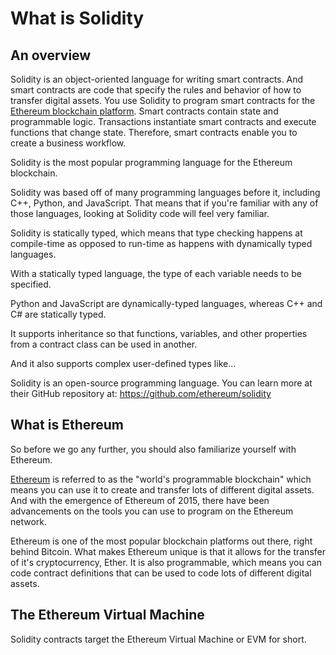# What is Solidity

## An overview
Solidity is an object-oriented language for writing smart contracts. And smart contracts are code that specify the rules and behavior of how to transfer digital assets. You use Solidity to program smart contracts for the [Ethereum blockchain platform](https://ethereum.org/). Smart contracts contain state and programmable logic. Transactions instantiate smart contracts and execute functions that change state. Therefore, smart contracts enable you to create a business workflow.

Solidity is the most popular programming language for the Ethereum blockchain. 

Solidity was based off of many programming languages before it, including C++, Python, and JavaScript. That means that if you're familiar with any of those languages, looking at Solidity code will feel very familiar.

Solidity is statically typed, which means that type checking happens at compile-time as opposed to run-time as happens with dynamically typed languages. 

With a statically typed language, the type of each variable needs to be specified.

Python and JavaScript are dynamically-typed languages, whereas C++ and C# are statically typed.

It supports inheritance so that functions, variables, and other properties from a contract class can be used in another.

And it also supports complex user-defined types like...

Solidity is an open-source programming language. You can learn more at their GitHub repository at: https://github.com/ethereum/solidity

## What is Ethereum

So before we go any further, you should also familiarize yourself with Ethereum.

[Ethereum](https://ethereum.org/) is referred to as the "world's programmable blockchain" which means you can use it to create and transfer lots of different digital assets. And with the emergence of Ethereum of 2015, there have been advancements on the tools you can use to program on the Ethereum network.

Ethereum is one of the most popular blockchain platforms out there, right behind Bitcoin. What makes Ethereum unique is that it allows for the transfer of it's cryptocurrency, Ether. It is also programmable, which means you can code contract definitions that can be used to code lots of different digital assets.


## The Ethereum Virtual Machine
Solidity contracts target the Ethereum Virtual Machine or EVM for short.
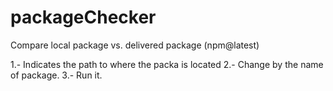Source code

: # packageChecker
Compare local <packageName> package vs. delivered package (npm@latest)

1.- Indicates the path to where the packa is located
2.- Change <packageName> by the name of package.
3.- Run it.
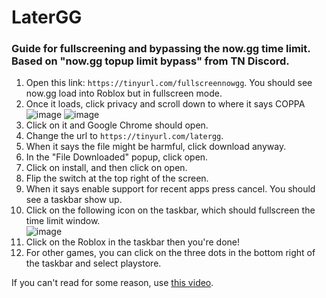 # LaterGG
### Guide for fullscreening and bypassing the now.gg time limit. Based on "now.gg topup limit bypass" from TN Discord.

1. Open this link: `https://tinyurl.com/fullscreennowgg`. You should see now.gg load into Roblox but in fullscreen mode.
2. Once it loads, click privacy and scroll down to where it says COPPA<br>
![image](https://github.com/user-attachments/assets/663181d2-4711-4c1c-8290-65b5d2382fde)
![image](https://github.com/user-attachments/assets/b0df53a8-2b8e-4808-b2a6-2cb713b3780c)
4. Click on it and Google Chrome should open.
5. Change the url to `https://tinyurl.com/latergg`.
6. When it says the file might be harmful, click download anyway.
7. In the "File Downloaded" popup, click open.
8. Click on install, and then click on open.
9. Flip the switch at the top right of the screen.
10. When it says enable support for recent apps press cancel. You should see a taskbar show up.
11. Click on the following icon on the taskbar, which should fullscreen the time limit window.<br>
![image](https://github.com/user-attachments/assets/ae9c0abb-f4ba-4a33-901c-83d70932a303)
13. Click on the Roblox in the taskbar then you're done!<br>
14. For other games, you can click on the three dots in the bottom right of the taskbar and select playstore.

If you can't read for some reason, use [this video](https://blobby-boi.github.io/LaterGG/video/).
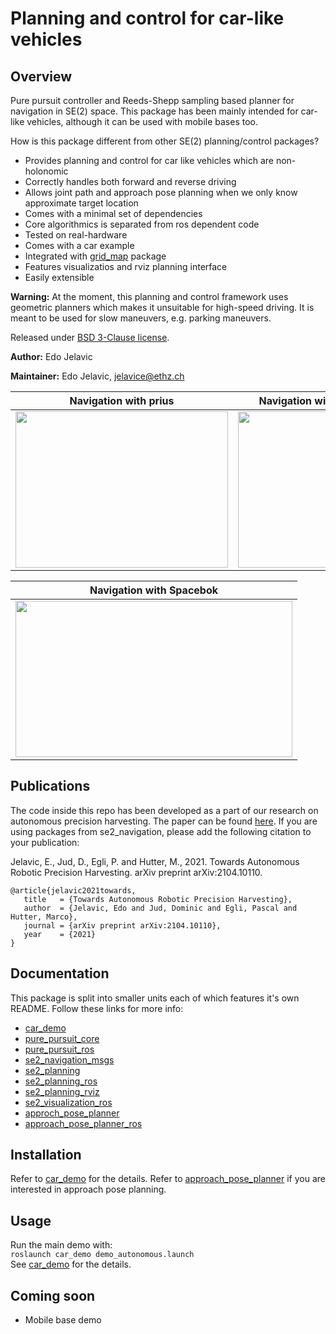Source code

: # Planning and control for car-like vehicles

## Overview

Pure pursuit controller and Reeds-Shepp sampling based planner for navigation in SE(2) space. This package has been mainly intended for car-like vehicles, although it can be used with mobile bases too.

How is this package different from other SE(2) planning/control packages? 

* Provides planning and control for car like vehicles which are non-holonomic
* Correctly handles both forward and reverse driving
* Allows joint path and approach pose planning when we only know approximate target location
* Comes with a minimal set of dependencies
* Core algorithmics is separated from ros dependent code
* Tested on real-hardware
* Comes with a car example
* Integrated with [grid_map](https://github.com/ANYbotics/grid_map) package
* Features visualizatios and rviz planning interface
* Easily extensible

**Warning:** At the moment, this planning and control framework uses geometric planners which makes it unsuitable for high-speed driving. It is meant to be used for slow maneuvers, e.g. parking maneuvers. 

Released under [BSD 3-Clause license](LICENSE).

**Author:** Edo Jelavic

**Maintainer:** Edo Jelavic, [jelavice@ethz.ch](jelavice@ethz.ch)

| Navigation with prius        | Navigation with Menzi Muck M545 |
|:----------------------:|:-----------------:| 
| [<img src="car_demo/doc/car.gif" width="340" height="250">](car_demo/doc/car.gif)  |[<img src="car_demo/doc/m545.gif" width="340" height="250">](car_demo/doc/m545.gif)  |  


| Navigation with Spacebok |
|:----------------------:|
|[<img src="car_demo/doc/spacebok_nav.gif" width="443" height="250">](car_demo/doc/spacebok_nav.gif)|


## Publications
The code inside this repo has been developed as a part of our research on autonomous precision harvesting. The paper can be found [here](https://arxiv.org/abs/2104.10110). If you are using packages from se2_navigation, please add the following citation to your publication:

Jelavic, E., Jud, D., Egli, P. and Hutter, M., 2021. Towards Autonomous Robotic Precision Harvesting. arXiv preprint arXiv:2104.10110.
 
    @article{jelavic2021towards,  
       title   = {Towards Autonomous Robotic Precision Harvesting},  
       author  = {Jelavic, Edo and Jud, Dominic and Egli, Pascal and Hutter, Marco},  
       journal = {arXiv preprint arXiv:2104.10110},  
       year    = {2021}
    }
   

## Documentation

This package is split into smaller units each of which features it's own README. Follow   these links for more info:

* [car_demo](car_demo/README.md)
* [pure_pursuit_core](pure_pursuit_core/README.md)
* [pure_pursuit_ros](pure_pursuit_ros/README.md)
* [se2_navigation_msgs](se2_navigation_msgs/README.md)
* [se2_planning](se2_planning/README.md)
* [se2_planning_ros](se2_planning_ros/README.md)
* [se2_planning_rviz](se2_planning_rviz/README.md)
* [se2_visualization_ros](se2_visualization_ros/README.md)
* [approch_pose_planner](se2_approach_pose_planning/approach_pose_planner/README.md)
* [approach_pose_planner_ros](se2_approach_pose_planning/approach_pose_planner_ros/README.md)

## Installation
Refer to [car_demo](car_demo/README.md) for the details.
Refer to [approach_pose_planner](se2_approach_pose_planning/approach_pose_planner_ros/README.md) if you are interested in approach pose planning.

## Usage
Run the main demo with:   
`roslaunch car_demo demo_autonomous.launch`   
See [car_demo](car_demo/README.md) for the details.

## Coming soon
* Mobile base demo
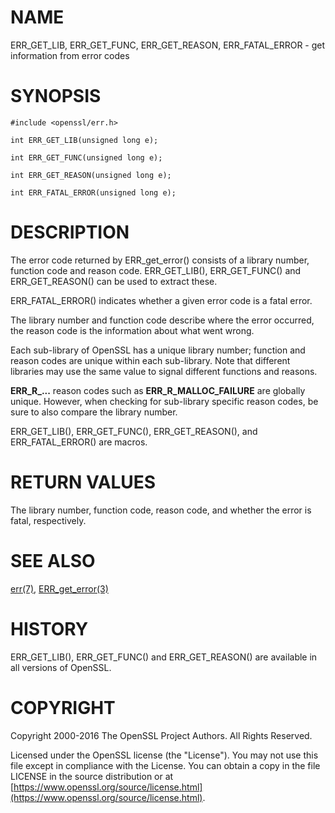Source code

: # NAME

ERR\_GET\_LIB, ERR\_GET\_FUNC, ERR\_GET\_REASON, ERR\_FATAL\_ERROR
\- get information from error codes

# SYNOPSIS

    #include <openssl/err.h>

    int ERR_GET_LIB(unsigned long e);

    int ERR_GET_FUNC(unsigned long e);

    int ERR_GET_REASON(unsigned long e);

    int ERR_FATAL_ERROR(unsigned long e);

# DESCRIPTION

The error code returned by ERR\_get\_error() consists of a library
number, function code and reason code. ERR\_GET\_LIB(), ERR\_GET\_FUNC()
and ERR\_GET\_REASON() can be used to extract these.

ERR\_FATAL\_ERROR() indicates whether a given error code is a fatal error.

The library number and function code describe where the error
occurred, the reason code is the information about what went wrong.

Each sub-library of OpenSSL has a unique library number; function and
reason codes are unique within each sub-library.  Note that different
libraries may use the same value to signal different functions and
reasons.

**ERR\_R\_...** reason codes such as **ERR\_R\_MALLOC\_FAILURE** are globally
unique. However, when checking for sub-library specific reason codes,
be sure to also compare the library number.

ERR\_GET\_LIB(), ERR\_GET\_FUNC(), ERR\_GET\_REASON(), and ERR\_FATAL\_ERROR()
 are macros.

# RETURN VALUES

The library number, function code, reason code, and whether the error
is fatal, respectively.

# SEE ALSO

[err(7)](http://man.he.net/man7/err), [ERR\_get\_error(3)](http://man.he.net/man3/ERR_get_error)

# HISTORY

ERR\_GET\_LIB(), ERR\_GET\_FUNC() and ERR\_GET\_REASON() are available in
all versions of OpenSSL.

# COPYRIGHT

Copyright 2000-2016 The OpenSSL Project Authors. All Rights Reserved.

Licensed under the OpenSSL license (the "License").  You may not use
this file except in compliance with the License.  You can obtain a copy
in the file LICENSE in the source distribution or at
[https://www.openssl.org/source/license.html](https://www.openssl.org/source/license.html).

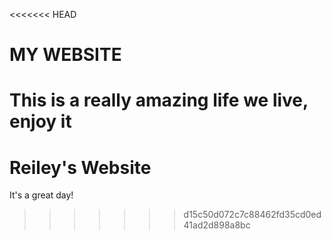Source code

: <<<<<<< HEAD
# MY WEBSITE

This is a really amazing life we live, enjoy it
=======
# Reiley's Website

It's a great day!
>>>>>>> d15c50d072c7c88462fd35cd0ed41ad2d898a8bc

■ **Instruction**: Tally the lines in the records that contain the word "popular"; the answer is that number and nothing more.

■ **Solution to this problem**: 2